O melhor que você faz é cuidar bem não só do seu emprego

mas também, e principalmente, da sua empregabilidade.

É como a segurança agora se chama. Vichy Bloch

“Emprego ou Empregabilidade?” in: Revista Ícaro Brasil, novembro de 1998.

Essa matriz caracteriza-se como um movimento ideológico e mitilante associado

ao elogio do mercado como instituição de regulação social ótima; à prevalência de

critérios econômicos como parâmetro para elaboração de políticas públicas; à

concepção de que a globalização é um processo irreversível e inelutável nos termos

atuais, constituindo a inserção na economia mundial, sob os parâmetros vigentes,

condição sine qua non para o desenvolvimento nacional; enfim, à diminuição do poder

e do aparato estatal o fomento e controle das atividades econômicas e sociais.

Para entender tal matriz, faz-se necessário abordar, primeiramente, o que

constitui o movimento neoliberal. O neoliberalismo corresponde a um movimento

histórico de características relativamente definidas, manifestas em planos diversos da

vida social de fins do século XX, configurando-se em discurso e programas de

diferentes âmbitos: político, ideológico, econômico, ético.

_ _ _ _ _

Objetivos
1. Repita sem nenhuma alteração a parte do trecho do documento que começa em "e do aparato" e vai até "ideológico, econômico, ético.".
2. Responda às perguntas abaixo com base no trecho do documento:
(a) Em que revista e em que mês e ano saiu "Emprego ou Empregabilidade?"?
(b) O que é preciso abordar primeiramente para entender a matriz descrita?
(c) Em quais âmbitos o neoliberalismo se configura em discurso e programas?
3. Conforme a citação no início do trecho do documento, por que se deve cuidar principalmente da empregabilidade, e não só do emprego? Explique em uma a três frases.

Entradas exibidas
_ _ _ _ _

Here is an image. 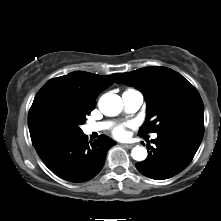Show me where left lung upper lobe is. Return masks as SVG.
Here are the masks:
<instances>
[{"label": "left lung upper lobe", "instance_id": "5c2ea615", "mask_svg": "<svg viewBox=\"0 0 221 221\" xmlns=\"http://www.w3.org/2000/svg\"><path fill=\"white\" fill-rule=\"evenodd\" d=\"M116 82L139 89L146 98L147 117L140 135L179 125L203 126L204 106L198 91L174 70L146 67L122 73Z\"/></svg>", "mask_w": 221, "mask_h": 221}]
</instances>
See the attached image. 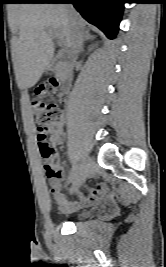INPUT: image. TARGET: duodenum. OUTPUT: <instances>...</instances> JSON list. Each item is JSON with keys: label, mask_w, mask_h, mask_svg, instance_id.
Returning a JSON list of instances; mask_svg holds the SVG:
<instances>
[{"label": "duodenum", "mask_w": 166, "mask_h": 267, "mask_svg": "<svg viewBox=\"0 0 166 267\" xmlns=\"http://www.w3.org/2000/svg\"><path fill=\"white\" fill-rule=\"evenodd\" d=\"M48 68L56 74L57 78L62 83L63 91L65 93L68 92L73 80V73L70 65L65 62L52 60L49 62Z\"/></svg>", "instance_id": "obj_1"}]
</instances>
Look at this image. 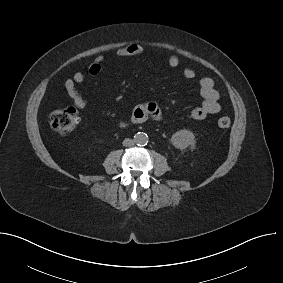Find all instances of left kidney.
<instances>
[{
  "label": "left kidney",
  "mask_w": 283,
  "mask_h": 283,
  "mask_svg": "<svg viewBox=\"0 0 283 283\" xmlns=\"http://www.w3.org/2000/svg\"><path fill=\"white\" fill-rule=\"evenodd\" d=\"M171 143L175 148L183 150L195 144V136L191 131L180 130L172 135Z\"/></svg>",
  "instance_id": "1"
}]
</instances>
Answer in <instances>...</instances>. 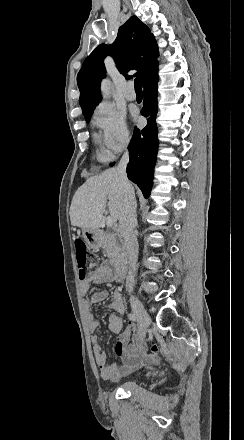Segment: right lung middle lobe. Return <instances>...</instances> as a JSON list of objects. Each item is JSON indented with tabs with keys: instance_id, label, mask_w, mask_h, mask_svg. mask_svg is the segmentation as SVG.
Masks as SVG:
<instances>
[{
	"instance_id": "dd1d6c3e",
	"label": "right lung middle lobe",
	"mask_w": 244,
	"mask_h": 440,
	"mask_svg": "<svg viewBox=\"0 0 244 440\" xmlns=\"http://www.w3.org/2000/svg\"><path fill=\"white\" fill-rule=\"evenodd\" d=\"M93 110L89 111V112H83V115L85 117L86 122L90 121L91 118V114H92Z\"/></svg>"
}]
</instances>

_ _ _ _ _

Respostas por tarefa
1.
e do aparato estatal o fomento e controle das atividades econômicas e sociais.

Para entender tal matriz, faz-se necessário abordar, primeiramente, o que

constitui o movimento neoliberal. O neoliberalismo corresponde a um movimento

histórico de características relativamente definidas, manifestas em planos diversos da

vida social de fins do século XX, configurando-se em discurso e programas de

diferentes âmbitos: político, ideológico, econômico, ético.

2.
(a) Na Revista Ícaro Brasil, em novembro de 1998.
(b) O que constitui o movimento neoliberal.
(c) Político, ideológico, econômico e ético.

3. Porque, segundo a citação, empregabilidade é como a segurança agora se chama. Cuidar dela é, portanto, o que garante a segurança de quem trabalha.